A radical new proposal was made recently by the New York State Board of Law
Examiners.
This group is responsible for producing more angst among law students than their
first year contracts exam, where half the class agonizes over whether the offer
had been accepted while the remaining half questioned whether an offer had even
been made.
The board, as its name implies, is responsible for drafting the questions which
appear on the bar exam. However, it is the proposal to rethink the board’s
other function which has caused the current debate: what constitutes a passing
grade?
Until now, if you were taking the bar exam you were required to garner 660
points out of a possible 1,000 to pass. I know some friends who can realize this
is 66 percent while leaving their calculator in the desk drawer. So being
incorrect one third of the time is all that is required be a lawyer. Many of the
legal system’s observers would argue that a lawyer being wrong one third of
the time this is no surprise, unless you work for the IRS free information
hotline where studies have shown incorrect tax advice is given to callers about
50 percent of the time, (in true IRS logic you must still file the 1040
correctly).
The proposal causing quite a debate is that someone subjecting himself to the
bar exam achieves 675 of the possible 1,000 points in order to pass. This is a
mere 15 points over the requirement for the last 20 years. Nevertheless, the
Committee on Legal Education of the City Bar Association (why do New Yorkers
assume everyone knows that “the City” means New York and not Little Rock?)
issued a report calling in question the wisdom of the 15 additional points.
Lawrence Grosberg, chair of the Committee, is quoted as saying, “It’s a race
to the top to make the exam harder because other states are.” This sounds like
testosterone is driving the board to be the meanest and hardest bar exam in the
country. I am a little unclear why a state would seek to win such a race.
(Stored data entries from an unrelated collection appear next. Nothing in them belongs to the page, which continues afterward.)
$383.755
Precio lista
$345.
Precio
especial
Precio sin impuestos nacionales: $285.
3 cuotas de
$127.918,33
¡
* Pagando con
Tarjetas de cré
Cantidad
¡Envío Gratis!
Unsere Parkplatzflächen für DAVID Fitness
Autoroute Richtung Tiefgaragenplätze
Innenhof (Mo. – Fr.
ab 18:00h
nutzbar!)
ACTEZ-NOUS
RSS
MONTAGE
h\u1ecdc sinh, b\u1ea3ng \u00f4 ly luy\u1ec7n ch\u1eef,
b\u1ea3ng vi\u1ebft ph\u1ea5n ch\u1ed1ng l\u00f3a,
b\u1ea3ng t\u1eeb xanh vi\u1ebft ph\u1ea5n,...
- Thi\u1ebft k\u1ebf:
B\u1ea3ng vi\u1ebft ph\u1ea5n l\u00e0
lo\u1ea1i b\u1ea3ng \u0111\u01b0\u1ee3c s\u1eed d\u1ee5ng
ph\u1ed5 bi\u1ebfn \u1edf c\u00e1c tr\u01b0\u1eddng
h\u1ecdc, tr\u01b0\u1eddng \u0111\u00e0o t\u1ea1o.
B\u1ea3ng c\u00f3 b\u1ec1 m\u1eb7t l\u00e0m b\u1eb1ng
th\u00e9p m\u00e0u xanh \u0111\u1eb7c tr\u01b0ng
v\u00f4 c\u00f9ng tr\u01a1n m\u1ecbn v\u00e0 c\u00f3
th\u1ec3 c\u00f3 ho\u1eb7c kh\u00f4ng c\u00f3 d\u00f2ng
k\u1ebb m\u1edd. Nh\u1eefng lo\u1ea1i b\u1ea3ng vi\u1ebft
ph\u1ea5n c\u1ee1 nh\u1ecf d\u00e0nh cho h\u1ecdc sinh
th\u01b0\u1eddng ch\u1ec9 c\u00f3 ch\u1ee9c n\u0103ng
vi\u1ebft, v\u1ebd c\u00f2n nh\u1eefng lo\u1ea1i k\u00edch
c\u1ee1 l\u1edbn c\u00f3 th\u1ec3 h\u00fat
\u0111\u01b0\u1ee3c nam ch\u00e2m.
Then
again, I never knew there was a race.
Fifteen law school deans in New York agree the additional 15 points are a bad
idea. What is clear to me is that this increase may reduce the pass rate from
New York’s law schools. If this occurs then this may have the same effect on
tuition charged incoming law school classes.
Other states have apparently decided to join the race. Florida, for example,
recently raised the requirements to pass the bar.
Other states have decided to
sit this race out. Minnesota bagged its proposal to raise the minimum to pass,
apparently believing Minnesotans do not need lawyers who are right more than two
thirds of the time.
There seems to be some logic exhibited by Minnesota. After all, why should the
standard for getting the right answer on a test to become a lawyer be higher
than the standard for giving the right advice to a client?
Every practicing lawyer knows that for any given question or problem for a
client your advice has a 50 percent chance of being correct. Either the tax code
allows the artwork and Jacuzzi spa as a business deduction or the IRS impounds
your client’s bank account. Either the jury agrees with you and your client or
it chooses to side with the opposition (in which case you either win the appeal
or don’t). Either your client’s spouse will accept the divorce settlement or
she knows about the girlfriend. And so it goes in the practice of law.
Why should taking the test to become a lawyer be more difficult than actual
practice? Flipping a coin gives you a 50-50 shot at the right answer. Heads
means the offer was accepted and tails means it was rejected, unless of course
there was no offer in the first place.